The piece itself masquerades as infrastructure, 360 metres of shared pedestrian and cycle path, flanked by, and floating above, the a pair of unusually curvaceous roundabouts. From the air they could be hips or breasts, the railway line forming a backbone. The path viewed from this Godly angle can only represent a severe inflammation of the spineless. And that is not where the Godliness of this magnificent piece ends. Its proximity to the dead centre of Perth, its altar-like aspect aloof from traffic, its inaccessibility underline a deeper message. 

At street level it is surprisingly understated. It is rare that its pristine tarmac is sullied by the foot or cycle traffic that it pretends to serve. The secret is not in securing the work by ordinary means such as fences but simply by making the course too short and isolated for it to be of any use or interest to the public.


The depth of the artwork is stunning. The artists have stopped at nothing to ensure that its incorporation into the day to day life of the city is complete. It is a rare public art installation that is not neatly encapsulated within its own tidy world, be it a public lawn, the centre of a roundabout, the pea gravel forecourt of the council offices. Karrakatta PSP unashamedly explodes these polite social mores.
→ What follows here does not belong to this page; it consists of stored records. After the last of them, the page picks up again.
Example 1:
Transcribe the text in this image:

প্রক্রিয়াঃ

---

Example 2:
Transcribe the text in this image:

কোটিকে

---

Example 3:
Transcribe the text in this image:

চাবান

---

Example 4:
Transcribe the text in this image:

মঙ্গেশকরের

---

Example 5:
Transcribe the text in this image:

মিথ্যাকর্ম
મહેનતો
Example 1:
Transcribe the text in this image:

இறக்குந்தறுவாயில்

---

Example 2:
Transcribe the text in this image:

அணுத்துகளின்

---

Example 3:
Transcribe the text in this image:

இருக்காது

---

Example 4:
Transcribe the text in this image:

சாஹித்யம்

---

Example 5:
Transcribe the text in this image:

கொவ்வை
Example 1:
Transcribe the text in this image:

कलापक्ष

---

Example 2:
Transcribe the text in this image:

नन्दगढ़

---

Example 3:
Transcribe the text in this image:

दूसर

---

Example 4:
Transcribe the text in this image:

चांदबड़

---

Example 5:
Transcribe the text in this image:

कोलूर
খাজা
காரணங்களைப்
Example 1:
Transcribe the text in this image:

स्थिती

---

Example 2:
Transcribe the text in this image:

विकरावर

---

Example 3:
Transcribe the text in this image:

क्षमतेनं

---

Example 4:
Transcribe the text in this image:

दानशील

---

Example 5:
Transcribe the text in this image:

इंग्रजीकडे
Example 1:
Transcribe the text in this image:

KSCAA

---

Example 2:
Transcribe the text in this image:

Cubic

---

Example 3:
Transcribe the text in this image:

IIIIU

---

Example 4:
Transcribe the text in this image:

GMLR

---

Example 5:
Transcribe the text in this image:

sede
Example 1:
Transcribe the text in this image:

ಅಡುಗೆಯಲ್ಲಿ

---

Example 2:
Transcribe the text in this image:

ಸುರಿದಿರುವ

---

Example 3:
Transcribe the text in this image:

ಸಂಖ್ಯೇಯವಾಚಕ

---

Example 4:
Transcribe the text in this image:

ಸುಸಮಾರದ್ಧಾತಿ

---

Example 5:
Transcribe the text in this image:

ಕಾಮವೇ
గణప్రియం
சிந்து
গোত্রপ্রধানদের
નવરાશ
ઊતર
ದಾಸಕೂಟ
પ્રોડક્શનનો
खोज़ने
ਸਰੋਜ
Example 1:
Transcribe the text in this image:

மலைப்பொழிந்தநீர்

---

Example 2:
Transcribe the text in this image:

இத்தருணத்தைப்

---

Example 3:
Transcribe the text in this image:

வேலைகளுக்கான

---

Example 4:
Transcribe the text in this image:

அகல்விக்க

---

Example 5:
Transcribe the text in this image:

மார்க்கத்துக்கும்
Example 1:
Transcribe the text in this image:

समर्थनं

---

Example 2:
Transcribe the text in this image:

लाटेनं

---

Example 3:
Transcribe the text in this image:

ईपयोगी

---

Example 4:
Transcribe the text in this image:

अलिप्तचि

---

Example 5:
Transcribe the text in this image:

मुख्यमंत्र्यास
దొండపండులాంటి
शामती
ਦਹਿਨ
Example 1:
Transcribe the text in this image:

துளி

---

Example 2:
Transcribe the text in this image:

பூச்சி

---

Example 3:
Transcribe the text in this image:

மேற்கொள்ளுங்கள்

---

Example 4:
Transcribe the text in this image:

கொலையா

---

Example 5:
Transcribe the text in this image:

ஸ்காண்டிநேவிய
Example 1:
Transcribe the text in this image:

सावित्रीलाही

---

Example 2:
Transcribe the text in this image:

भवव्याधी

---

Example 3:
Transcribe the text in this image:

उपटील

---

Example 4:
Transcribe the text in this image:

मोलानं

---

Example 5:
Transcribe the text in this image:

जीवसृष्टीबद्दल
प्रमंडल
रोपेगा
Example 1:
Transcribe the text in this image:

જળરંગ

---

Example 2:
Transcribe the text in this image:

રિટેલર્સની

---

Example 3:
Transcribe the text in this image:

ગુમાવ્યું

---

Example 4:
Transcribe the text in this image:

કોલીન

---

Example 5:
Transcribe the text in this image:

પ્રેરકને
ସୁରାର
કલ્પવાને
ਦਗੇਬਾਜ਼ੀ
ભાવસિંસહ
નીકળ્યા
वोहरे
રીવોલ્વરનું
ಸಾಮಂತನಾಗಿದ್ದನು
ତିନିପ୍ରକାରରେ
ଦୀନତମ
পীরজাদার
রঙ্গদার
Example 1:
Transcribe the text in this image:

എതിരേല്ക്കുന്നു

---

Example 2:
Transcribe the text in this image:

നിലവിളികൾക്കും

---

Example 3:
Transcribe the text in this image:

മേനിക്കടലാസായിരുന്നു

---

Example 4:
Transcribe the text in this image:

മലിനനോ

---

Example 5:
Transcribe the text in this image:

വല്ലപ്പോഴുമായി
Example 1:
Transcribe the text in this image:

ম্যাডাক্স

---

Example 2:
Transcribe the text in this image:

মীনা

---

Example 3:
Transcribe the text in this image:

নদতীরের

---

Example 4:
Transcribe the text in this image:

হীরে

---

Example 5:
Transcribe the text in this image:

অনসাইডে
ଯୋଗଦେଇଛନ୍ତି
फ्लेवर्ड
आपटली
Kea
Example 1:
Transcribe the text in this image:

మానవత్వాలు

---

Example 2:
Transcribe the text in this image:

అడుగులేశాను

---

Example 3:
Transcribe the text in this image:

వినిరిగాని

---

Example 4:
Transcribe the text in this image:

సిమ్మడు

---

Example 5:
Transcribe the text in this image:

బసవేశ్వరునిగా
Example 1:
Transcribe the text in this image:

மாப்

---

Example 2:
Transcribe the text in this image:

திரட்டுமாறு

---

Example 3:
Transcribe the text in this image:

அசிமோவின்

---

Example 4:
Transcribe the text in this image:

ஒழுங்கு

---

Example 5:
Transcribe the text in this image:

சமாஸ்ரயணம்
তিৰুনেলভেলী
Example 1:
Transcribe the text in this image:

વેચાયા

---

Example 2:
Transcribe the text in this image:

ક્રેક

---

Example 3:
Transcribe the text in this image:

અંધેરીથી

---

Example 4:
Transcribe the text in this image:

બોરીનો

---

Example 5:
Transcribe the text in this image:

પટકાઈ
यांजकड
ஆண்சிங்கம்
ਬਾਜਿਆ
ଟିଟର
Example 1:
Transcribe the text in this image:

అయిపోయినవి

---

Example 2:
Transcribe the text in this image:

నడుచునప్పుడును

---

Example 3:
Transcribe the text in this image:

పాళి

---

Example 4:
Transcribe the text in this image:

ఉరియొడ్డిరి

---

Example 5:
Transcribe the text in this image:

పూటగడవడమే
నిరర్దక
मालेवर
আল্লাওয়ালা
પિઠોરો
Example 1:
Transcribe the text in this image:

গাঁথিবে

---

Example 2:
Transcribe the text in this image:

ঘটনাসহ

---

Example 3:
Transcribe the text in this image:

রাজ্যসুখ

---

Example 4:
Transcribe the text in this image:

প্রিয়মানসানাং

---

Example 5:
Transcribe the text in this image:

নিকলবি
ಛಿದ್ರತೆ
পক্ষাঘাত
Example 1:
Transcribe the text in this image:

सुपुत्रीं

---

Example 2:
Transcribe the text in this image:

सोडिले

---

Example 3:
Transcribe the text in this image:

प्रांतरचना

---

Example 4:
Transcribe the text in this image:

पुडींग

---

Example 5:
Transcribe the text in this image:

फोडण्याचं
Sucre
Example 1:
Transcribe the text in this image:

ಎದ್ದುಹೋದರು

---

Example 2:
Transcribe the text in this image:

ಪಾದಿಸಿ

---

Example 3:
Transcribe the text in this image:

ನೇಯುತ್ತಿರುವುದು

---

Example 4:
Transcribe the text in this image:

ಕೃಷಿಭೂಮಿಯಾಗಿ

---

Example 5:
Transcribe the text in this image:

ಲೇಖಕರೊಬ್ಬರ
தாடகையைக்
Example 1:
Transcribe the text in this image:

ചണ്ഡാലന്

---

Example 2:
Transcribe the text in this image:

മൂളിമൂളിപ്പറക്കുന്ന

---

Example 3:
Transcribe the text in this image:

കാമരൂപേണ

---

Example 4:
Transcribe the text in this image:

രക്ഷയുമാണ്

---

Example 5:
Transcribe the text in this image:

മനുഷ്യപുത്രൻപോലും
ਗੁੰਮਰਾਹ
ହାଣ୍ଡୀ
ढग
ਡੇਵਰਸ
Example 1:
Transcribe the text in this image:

Work is seemingly never complete around the piece; the on-road cycle lane is removed one month, cycle lane ends signs are posted another. Curious diversions are set up round the Irwin Barracks entrance. Most intriguing is a pile of mullock and rubble left by a storm drain for months on end. While other works have ceased for the interim this pile of crud creates a ghostly air of expectancy and serves to remind the viewer nothing is ever complete.


The illusion extends from the infrastructure, if you will, to verbal and written exchanges with the council. Any enquiry made to the Artists at the City of Nedlands is met with Kafka-esque responses in writing on the City’s letterhead. Denial of simple measurable facts and mysterious “replies” to what appear to be unrelated correspondence rapidly create a maddenly delicious and elaborate tangle of bureaucratic irony. There is poetry in witnessing a master of their craft at work. To involve and engage and, even frustrate, the interested viewer in the (ongoing) creation of a significant work is nothing short of genius.

High desert


The high desert is an environment of extremes: it is the driest and hottest place on earth. Strong winds of incompetence drive all but the bravest of souls back. On the rare occasions that they subside the careful listener may hear the periodic sigh characteristic of an expiring political career.

Few animal species are found in Nedland’s high desert environment. While the Karrakatta PSP Notional Park has a good profile of extinct individuals, evidence of life up here is confined to snakes in the grass. Occasionally lost council workers or cyclists are found in wandering some parts of the high desert. No sightings of whitus collari staffenati or councilloramus have ever been made in the area.

This area, once a safe corridor for the cyclist is now dominated by urgent motor traffic.